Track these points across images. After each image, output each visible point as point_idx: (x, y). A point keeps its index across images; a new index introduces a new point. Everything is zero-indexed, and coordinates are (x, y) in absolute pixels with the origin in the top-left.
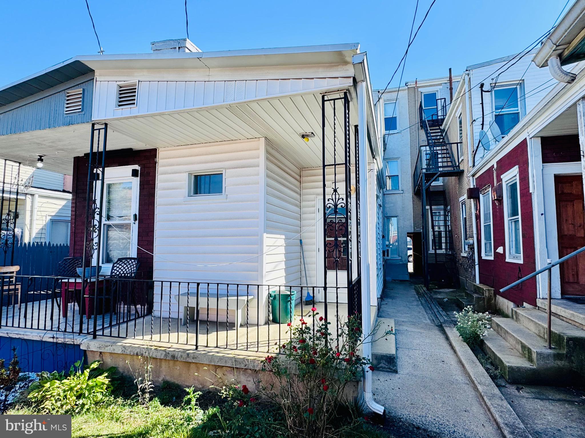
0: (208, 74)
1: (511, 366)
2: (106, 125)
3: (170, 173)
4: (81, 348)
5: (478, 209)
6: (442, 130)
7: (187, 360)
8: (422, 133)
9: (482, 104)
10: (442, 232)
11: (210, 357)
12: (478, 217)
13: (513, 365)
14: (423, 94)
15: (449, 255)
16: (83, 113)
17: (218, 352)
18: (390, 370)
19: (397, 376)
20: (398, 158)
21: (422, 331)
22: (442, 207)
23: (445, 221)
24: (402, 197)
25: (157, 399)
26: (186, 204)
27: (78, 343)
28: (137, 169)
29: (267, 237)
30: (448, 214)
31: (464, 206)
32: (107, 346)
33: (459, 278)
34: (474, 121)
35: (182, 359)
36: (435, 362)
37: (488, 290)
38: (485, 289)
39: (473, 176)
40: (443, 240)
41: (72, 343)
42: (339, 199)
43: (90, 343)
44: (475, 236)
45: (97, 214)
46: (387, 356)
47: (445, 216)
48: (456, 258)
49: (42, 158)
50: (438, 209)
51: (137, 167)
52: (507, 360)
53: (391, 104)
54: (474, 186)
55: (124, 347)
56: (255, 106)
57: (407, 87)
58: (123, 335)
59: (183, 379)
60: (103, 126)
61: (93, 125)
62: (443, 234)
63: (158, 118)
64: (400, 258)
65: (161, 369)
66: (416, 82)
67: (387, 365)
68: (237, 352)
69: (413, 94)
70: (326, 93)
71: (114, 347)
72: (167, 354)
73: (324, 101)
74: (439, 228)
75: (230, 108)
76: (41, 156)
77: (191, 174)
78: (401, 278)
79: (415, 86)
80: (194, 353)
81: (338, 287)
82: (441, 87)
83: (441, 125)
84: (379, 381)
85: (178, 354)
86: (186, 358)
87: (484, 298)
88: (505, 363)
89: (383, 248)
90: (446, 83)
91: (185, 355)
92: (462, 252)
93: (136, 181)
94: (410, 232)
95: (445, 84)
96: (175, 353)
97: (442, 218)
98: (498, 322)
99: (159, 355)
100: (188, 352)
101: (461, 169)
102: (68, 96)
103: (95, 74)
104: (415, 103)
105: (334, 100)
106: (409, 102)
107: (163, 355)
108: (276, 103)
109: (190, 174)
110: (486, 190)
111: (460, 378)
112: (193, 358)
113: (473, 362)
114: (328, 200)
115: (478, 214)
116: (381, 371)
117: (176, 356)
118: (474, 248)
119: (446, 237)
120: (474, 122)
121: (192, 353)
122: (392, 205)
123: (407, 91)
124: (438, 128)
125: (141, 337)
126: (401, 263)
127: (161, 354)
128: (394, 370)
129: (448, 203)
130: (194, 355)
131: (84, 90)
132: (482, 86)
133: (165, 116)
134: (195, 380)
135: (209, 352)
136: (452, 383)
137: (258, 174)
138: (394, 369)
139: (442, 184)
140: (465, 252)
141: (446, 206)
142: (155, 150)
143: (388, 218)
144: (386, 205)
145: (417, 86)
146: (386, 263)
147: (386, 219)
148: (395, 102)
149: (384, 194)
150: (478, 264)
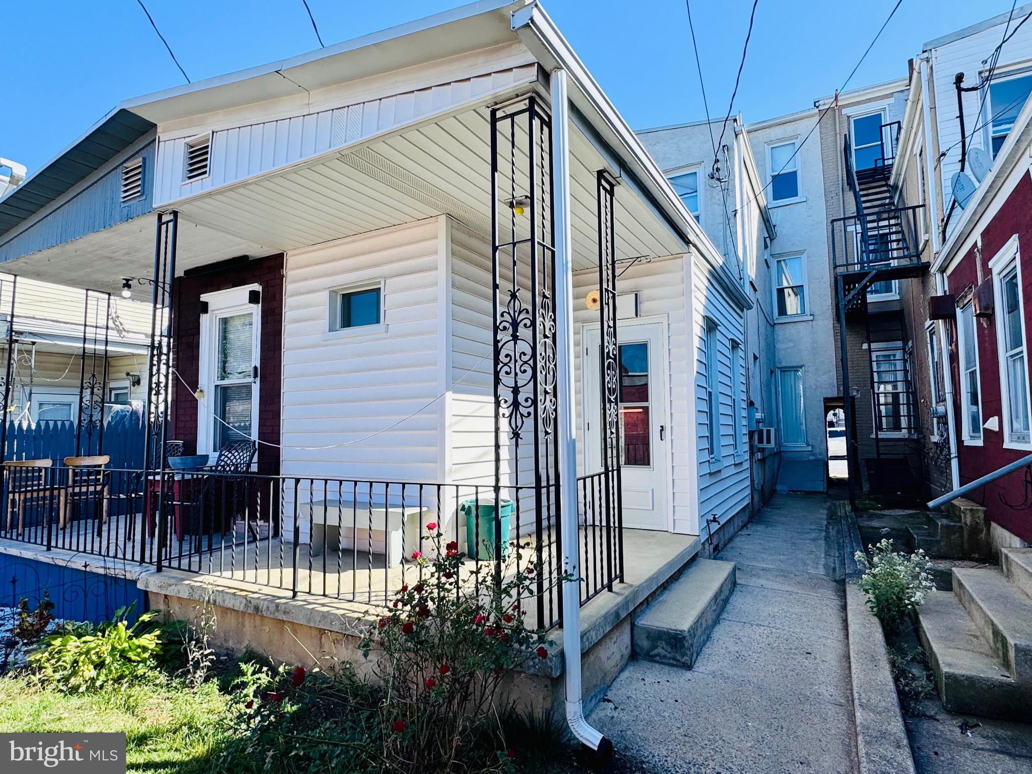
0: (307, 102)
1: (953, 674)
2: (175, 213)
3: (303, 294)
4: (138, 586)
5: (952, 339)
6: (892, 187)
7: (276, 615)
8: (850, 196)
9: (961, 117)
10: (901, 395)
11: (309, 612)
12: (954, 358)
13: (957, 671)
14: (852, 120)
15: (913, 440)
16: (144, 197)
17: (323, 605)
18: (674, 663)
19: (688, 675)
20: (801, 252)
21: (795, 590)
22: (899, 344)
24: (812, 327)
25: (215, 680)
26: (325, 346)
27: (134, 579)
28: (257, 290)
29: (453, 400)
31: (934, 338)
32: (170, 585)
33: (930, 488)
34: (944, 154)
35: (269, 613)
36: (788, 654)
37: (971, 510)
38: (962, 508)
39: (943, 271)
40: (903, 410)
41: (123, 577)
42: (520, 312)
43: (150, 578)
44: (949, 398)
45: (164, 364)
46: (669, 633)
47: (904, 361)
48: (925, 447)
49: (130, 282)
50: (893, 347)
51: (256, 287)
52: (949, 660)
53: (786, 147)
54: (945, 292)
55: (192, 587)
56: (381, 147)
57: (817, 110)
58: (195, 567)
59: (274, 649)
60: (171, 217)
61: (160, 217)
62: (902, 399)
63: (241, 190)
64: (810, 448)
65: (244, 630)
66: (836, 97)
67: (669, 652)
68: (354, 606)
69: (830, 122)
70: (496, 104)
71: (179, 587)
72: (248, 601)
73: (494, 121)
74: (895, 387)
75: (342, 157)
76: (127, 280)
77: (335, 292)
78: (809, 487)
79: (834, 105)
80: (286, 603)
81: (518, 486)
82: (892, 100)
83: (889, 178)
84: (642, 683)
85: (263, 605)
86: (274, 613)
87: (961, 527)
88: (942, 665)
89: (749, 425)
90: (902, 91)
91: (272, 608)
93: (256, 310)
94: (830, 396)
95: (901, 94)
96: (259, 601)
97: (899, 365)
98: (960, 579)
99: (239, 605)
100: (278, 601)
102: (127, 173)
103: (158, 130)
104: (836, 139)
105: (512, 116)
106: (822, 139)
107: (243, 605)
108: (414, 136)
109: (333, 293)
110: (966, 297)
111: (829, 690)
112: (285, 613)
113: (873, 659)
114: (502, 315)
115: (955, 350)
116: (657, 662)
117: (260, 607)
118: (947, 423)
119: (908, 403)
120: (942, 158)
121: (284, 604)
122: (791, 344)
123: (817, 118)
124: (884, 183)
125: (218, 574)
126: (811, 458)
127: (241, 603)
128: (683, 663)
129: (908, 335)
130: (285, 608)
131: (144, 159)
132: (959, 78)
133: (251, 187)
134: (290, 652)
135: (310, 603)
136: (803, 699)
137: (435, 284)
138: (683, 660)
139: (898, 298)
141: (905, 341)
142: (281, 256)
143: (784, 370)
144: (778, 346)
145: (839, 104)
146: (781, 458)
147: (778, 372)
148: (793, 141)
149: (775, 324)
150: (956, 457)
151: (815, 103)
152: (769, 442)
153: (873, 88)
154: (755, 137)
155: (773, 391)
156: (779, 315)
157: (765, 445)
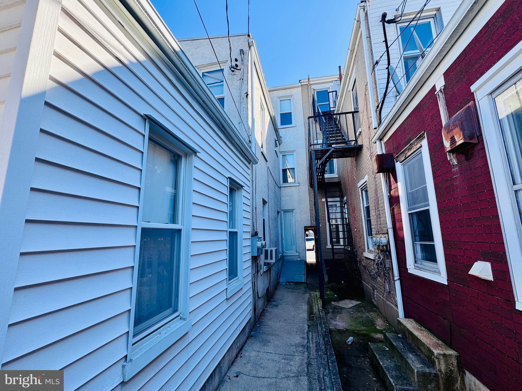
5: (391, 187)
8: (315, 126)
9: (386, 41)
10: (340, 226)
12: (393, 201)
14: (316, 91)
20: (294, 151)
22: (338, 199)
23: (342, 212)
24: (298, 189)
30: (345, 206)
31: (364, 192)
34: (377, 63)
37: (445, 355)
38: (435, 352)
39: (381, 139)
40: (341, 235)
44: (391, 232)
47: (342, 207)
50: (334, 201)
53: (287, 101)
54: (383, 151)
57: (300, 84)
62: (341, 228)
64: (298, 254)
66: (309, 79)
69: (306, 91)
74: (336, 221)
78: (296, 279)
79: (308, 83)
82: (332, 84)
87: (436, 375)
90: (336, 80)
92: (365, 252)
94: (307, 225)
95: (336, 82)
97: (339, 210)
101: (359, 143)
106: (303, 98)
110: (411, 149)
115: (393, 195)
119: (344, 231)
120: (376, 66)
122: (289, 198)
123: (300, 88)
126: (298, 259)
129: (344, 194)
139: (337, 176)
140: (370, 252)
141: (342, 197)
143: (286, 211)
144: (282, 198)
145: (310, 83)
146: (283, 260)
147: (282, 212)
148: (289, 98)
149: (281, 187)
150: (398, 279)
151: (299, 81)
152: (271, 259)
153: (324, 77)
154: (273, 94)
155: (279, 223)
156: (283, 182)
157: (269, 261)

*Problem to solve*. Rewrite everything from the start of the material down to the line containing "12: (478, 217)", replacing "zero-indexed" with "0-indexed" and leaving the rest unchanged. Omit the pictures from your answer.

*Response*.
Track these points across images. After each image, output each visible point as point_idx: (x, y). A point keeps its index across images; a new index introduces a new point. Everything is 0-indexed, and coordinates are (x, y) in absolute pixels with the origin in the top-left.
0: (208, 74)
1: (511, 366)
2: (106, 125)
3: (170, 173)
4: (81, 348)
5: (478, 209)
6: (442, 130)
7: (187, 360)
8: (422, 133)
9: (482, 104)
10: (442, 232)
11: (210, 357)
12: (478, 217)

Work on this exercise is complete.